The fact that they are so expensive to use and very profitable for credit card companies has led to those companies to encouraging us to use them more and more. Credit cards are now part of our everyday lives and people have been encouraged to use them for their everyday spending.

Consumers have been misled by advertising which suggested that the purchase of a carpet whilst on holiday using your credit card made perfect sense. It might be a convenient way to deal with the currency issues but that carpet is probably still being paid for ten years later.

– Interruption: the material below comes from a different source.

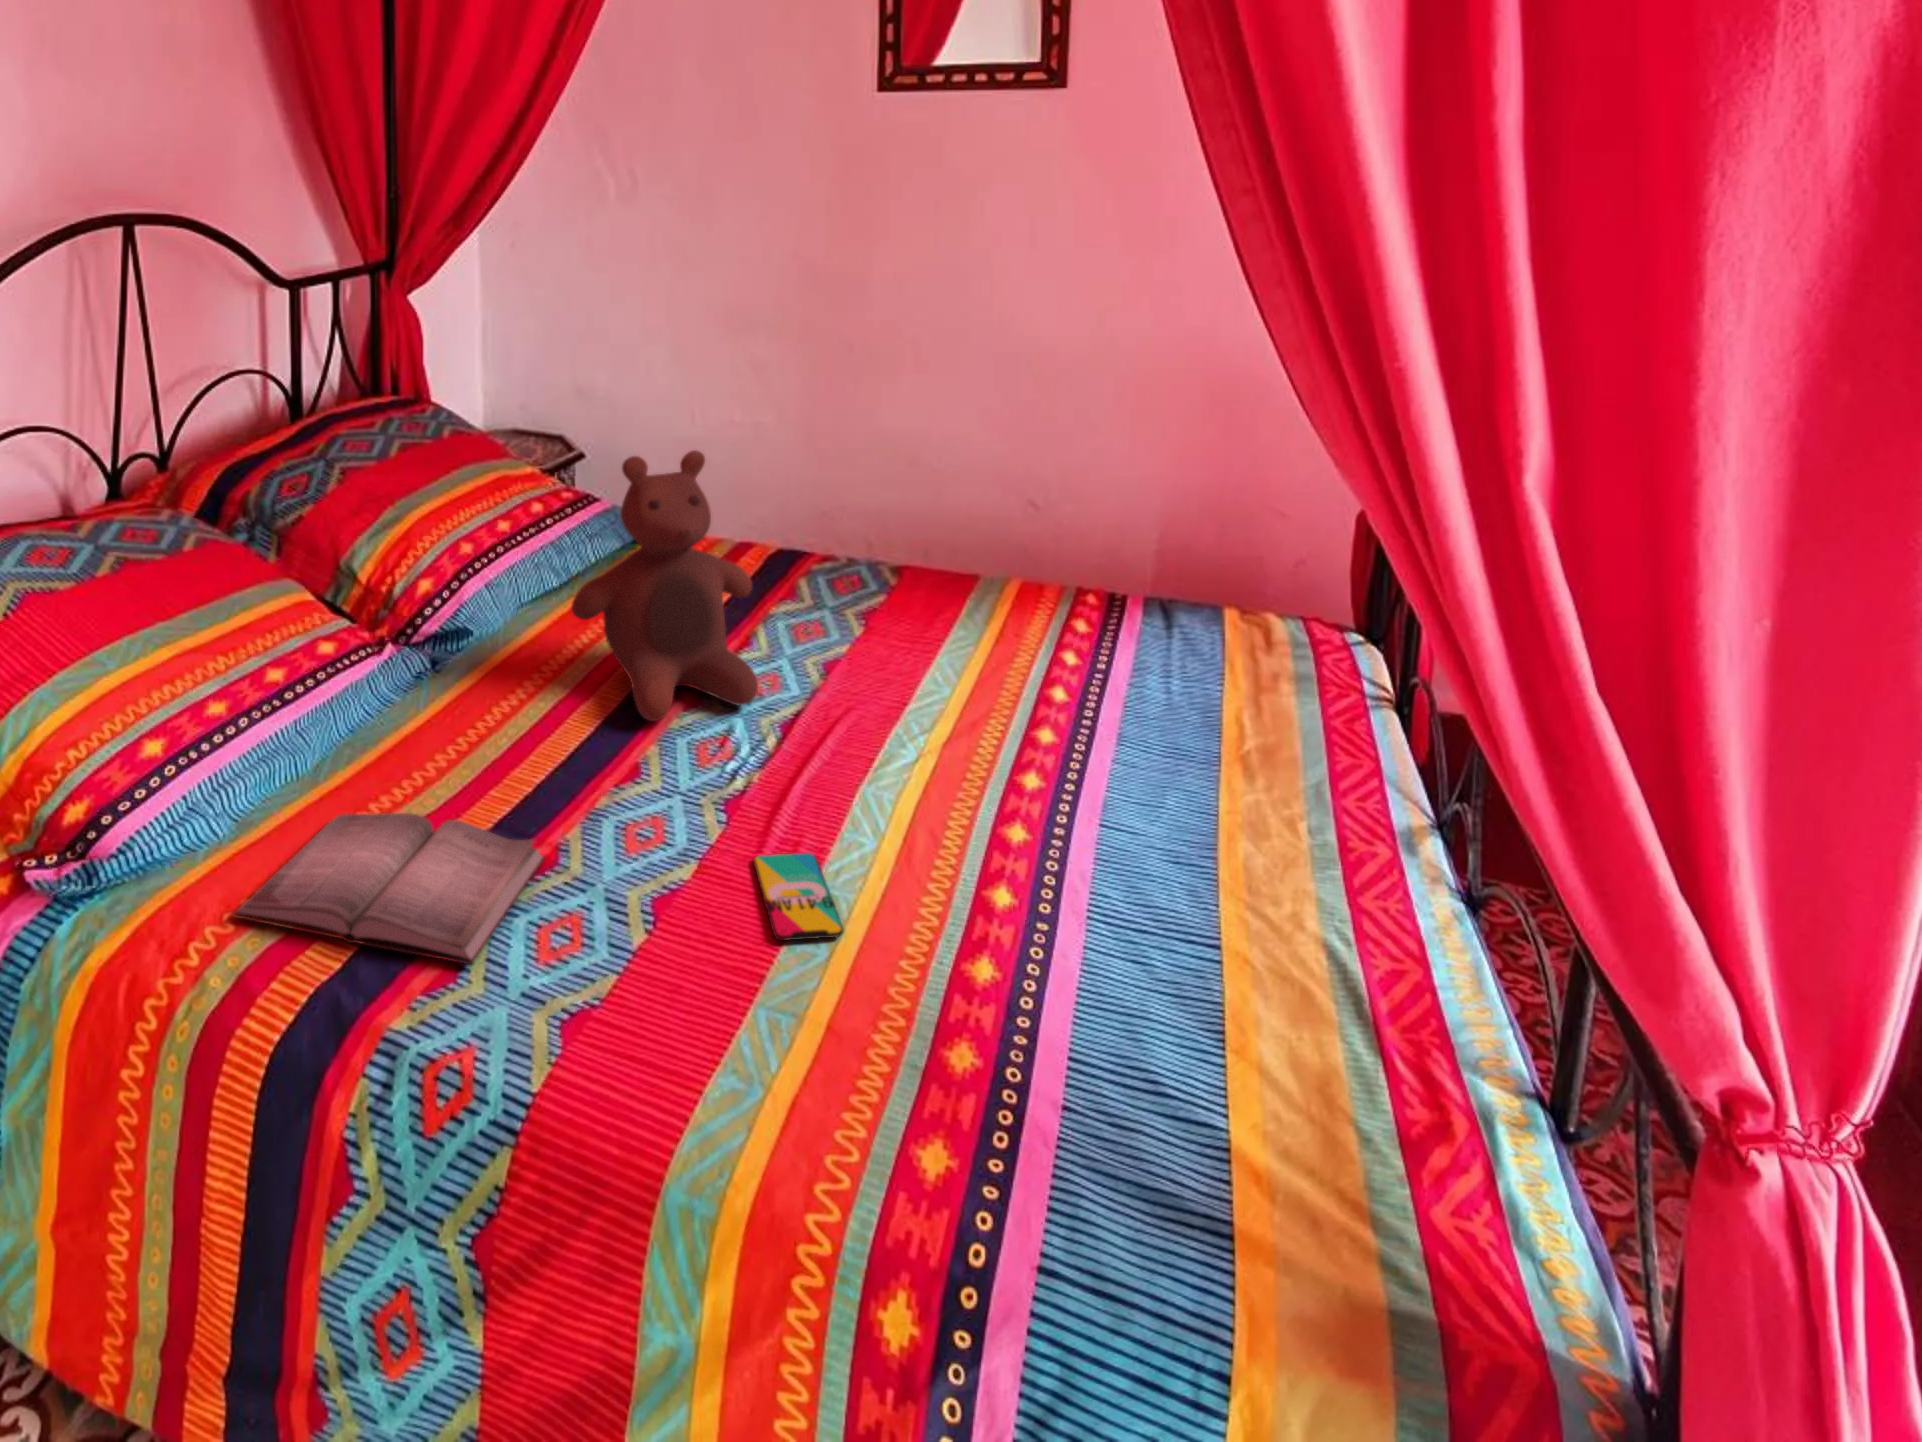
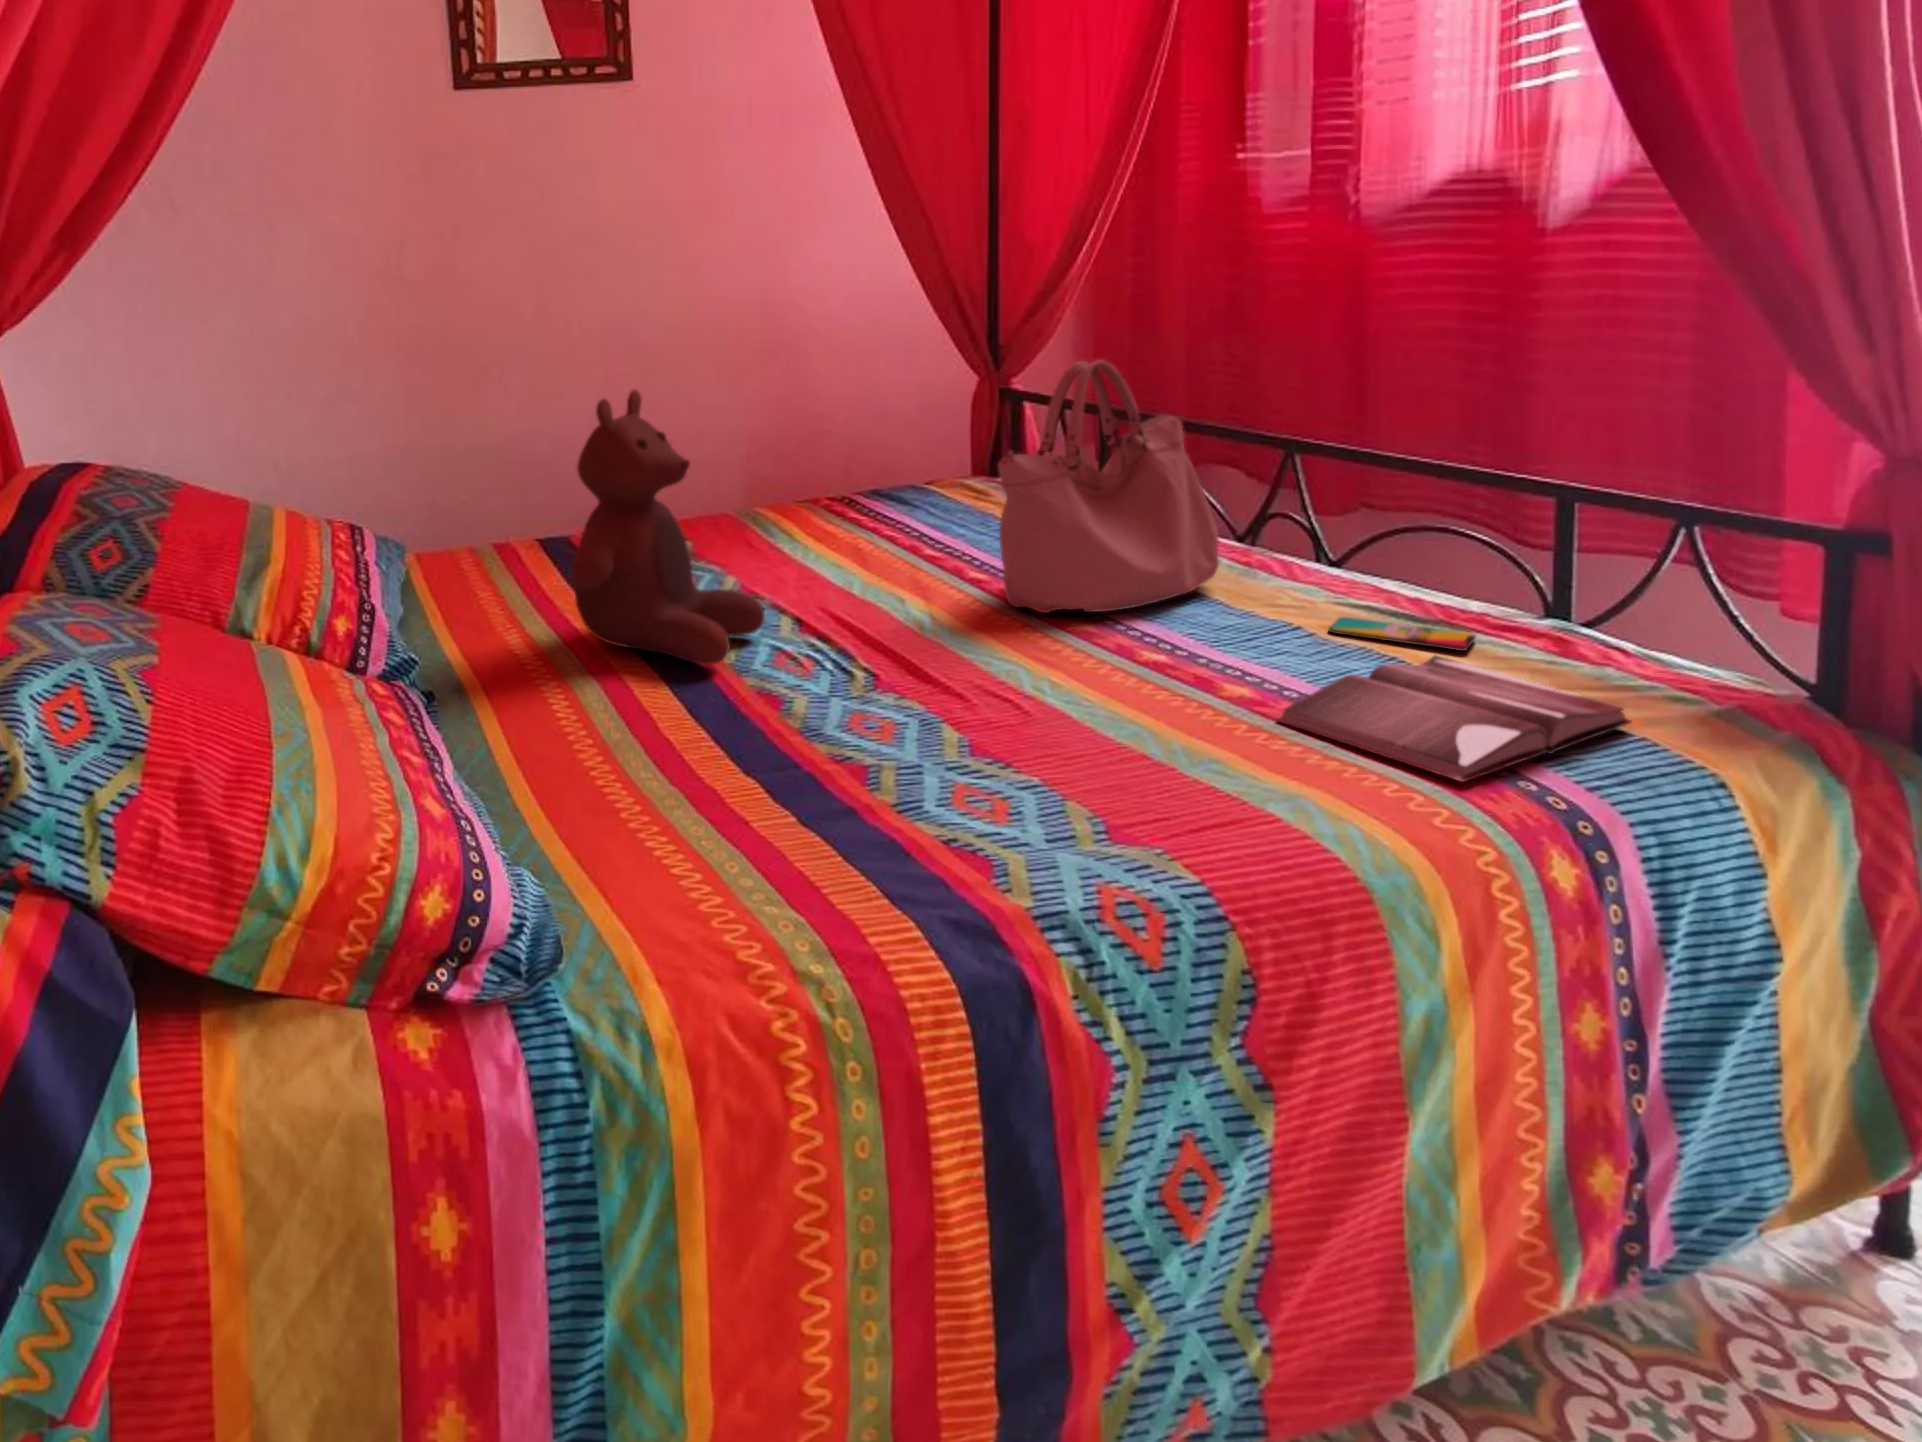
handbag: none [1000,532,1332,847] -> present [998,360,1219,613]
hardback book: present [232,813,545,964] -> present [1277,655,1632,782]
smartphone: present [753,853,844,941] -> present [1328,617,1476,651]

If you fancy an interesting little financial challenge I suggest you work out how much your credit card costs you if you make the minimum repayments. You can set up a spreadsheet very easily and enter the amount of your credit card debt. Just calculate the interest each month and delete the minimum payment.
The results will, I am sure, shock you. Paying the minimum amount keeps the debt going for decades and the money the credit card company makes in interest is astronomical.

There is no question consumers have been taken advantage of by the credit card companies. Rather than being happy to offer a flexible credit facility the providers have done their best to get consumers deeper and deeper into debt. The real purpose of those cheap credit transfers we all love to use has been to maintain your current debt at high interest rates while you pay off the lower interest rates first and oh, so slowly. The companies have been coining money faster than the Royal Mint.

Now I am not saying the the credit card companies are doing anything illegal as unfortunately the law allows all sorts of practices that we might think should be illegal. If you are a legitimate legally registered money lender it seems you can do just about anything you like and the only people who grumble are the people who owe you money and they can’t do anything about it.

If you decide to jack up interest rates from say 6.9 to 19% to 25% to 35% you can. Nobody is going to stop you so why not? It may seem immoral to charge 50 times the official bank rate but it is not illegal. The Mafia would probably charge you less, though their collection methods are a little more aggressive than the credit card companies.

If you have been on the receiving end of credit card companies debt collection calls you might wonder about that. The constant phone calls and demands for payment can take a terrible toll on people’s health and mental condition. It is slow torture as you struggle to make whatever payments you can and go without food and heating in an attempt to meet your repayments and after all that you then get hit with additional charges for late payment or missed payments even though you later did indeed make the payment so it was not missed.

The credit card companies are obviously entitled to make a profit and credit cards are a useful financial tool if used for their proper purpose but the greed of the credit card companies shows that, just like the banks, they do not care. They do not care about consumers. They do not care about customers and they certainly couldn’t care less what happens to the country. The will quite happily encourage everyone to get deeper and deeper into debt so long as that makes them money. They don’t care about whether you can afford to eat or heat your home.

Your ‘flexible friend’ is the potential enemy you keep in your wallet. Yes they can be helpful if kept within certain limits and used for their correct purpose but allow them to become a part of the way you live your daily life they could destroy you and your family and everything you have worked for.